[Short-answer chart tasks]

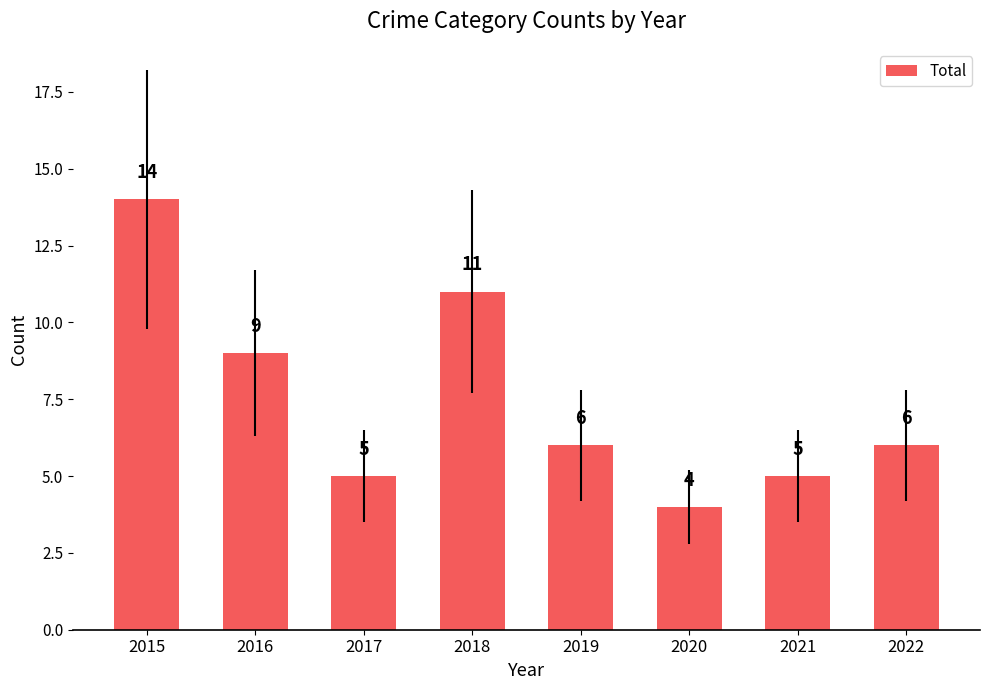

What is the difference between the second highest and second lowest values?

6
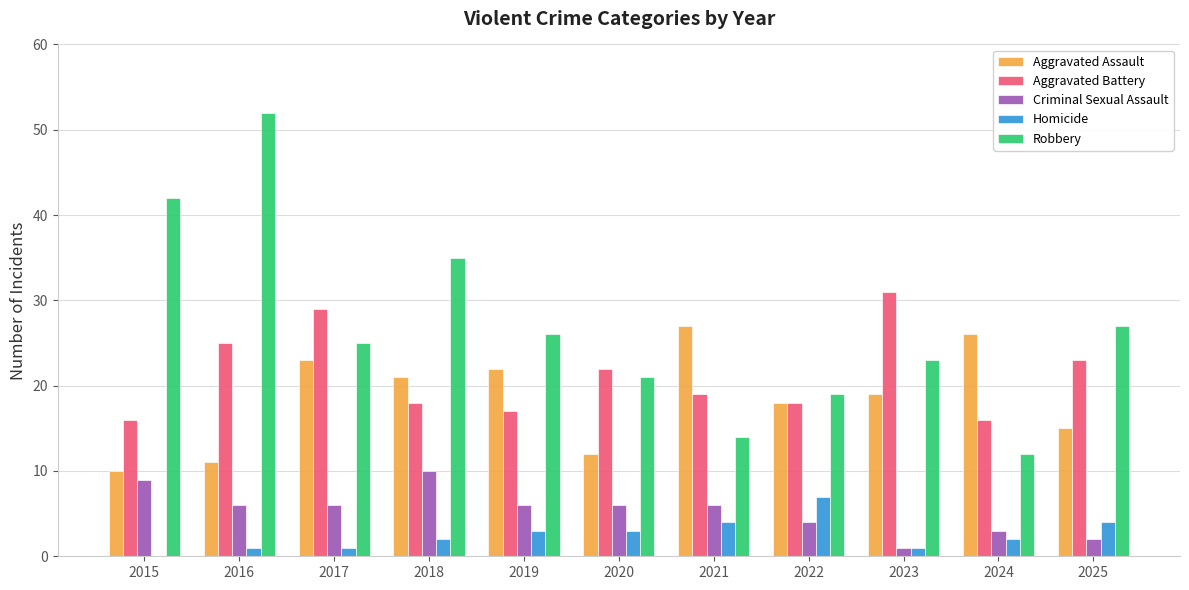

How many groups of bars are there?

11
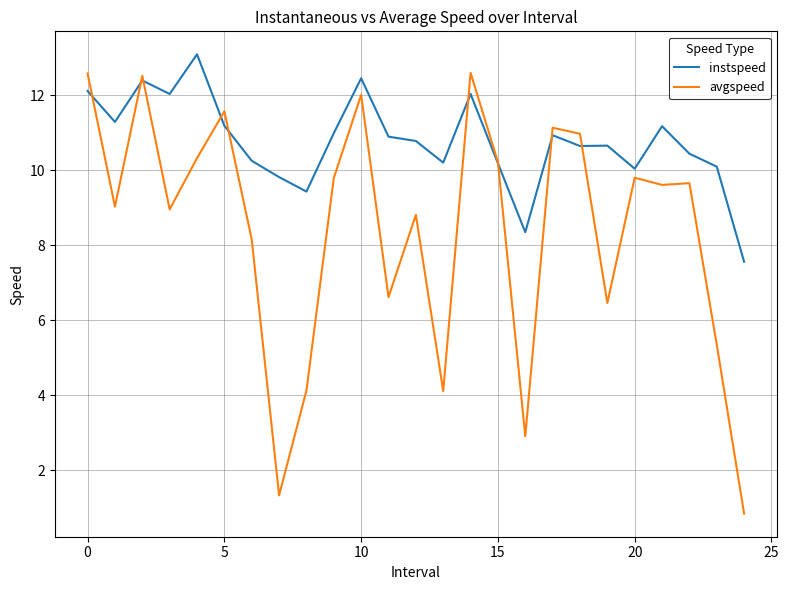

Which series has the largest total across all categories?

instspeed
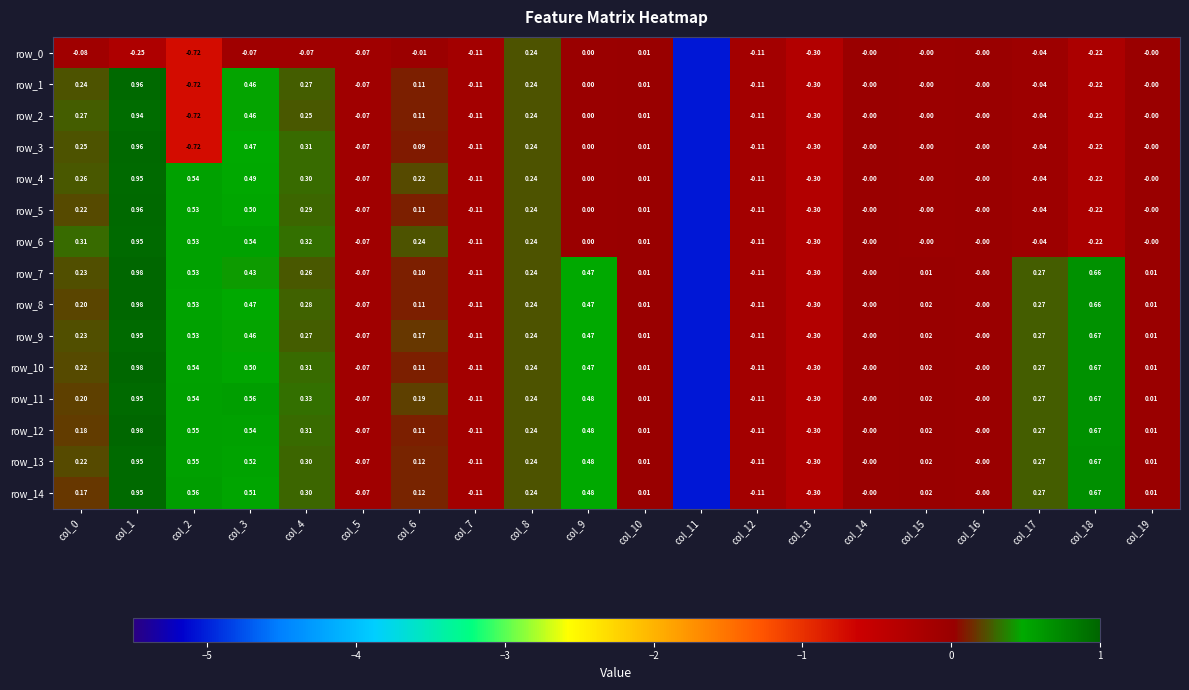

What is the average value of the row_8 series?

-0.1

◆ PROBLEM TO WORK ON:
Count the lines in the records above that contain the string "What", matching case exactly, and give only the number.

◆ ANSWER:
2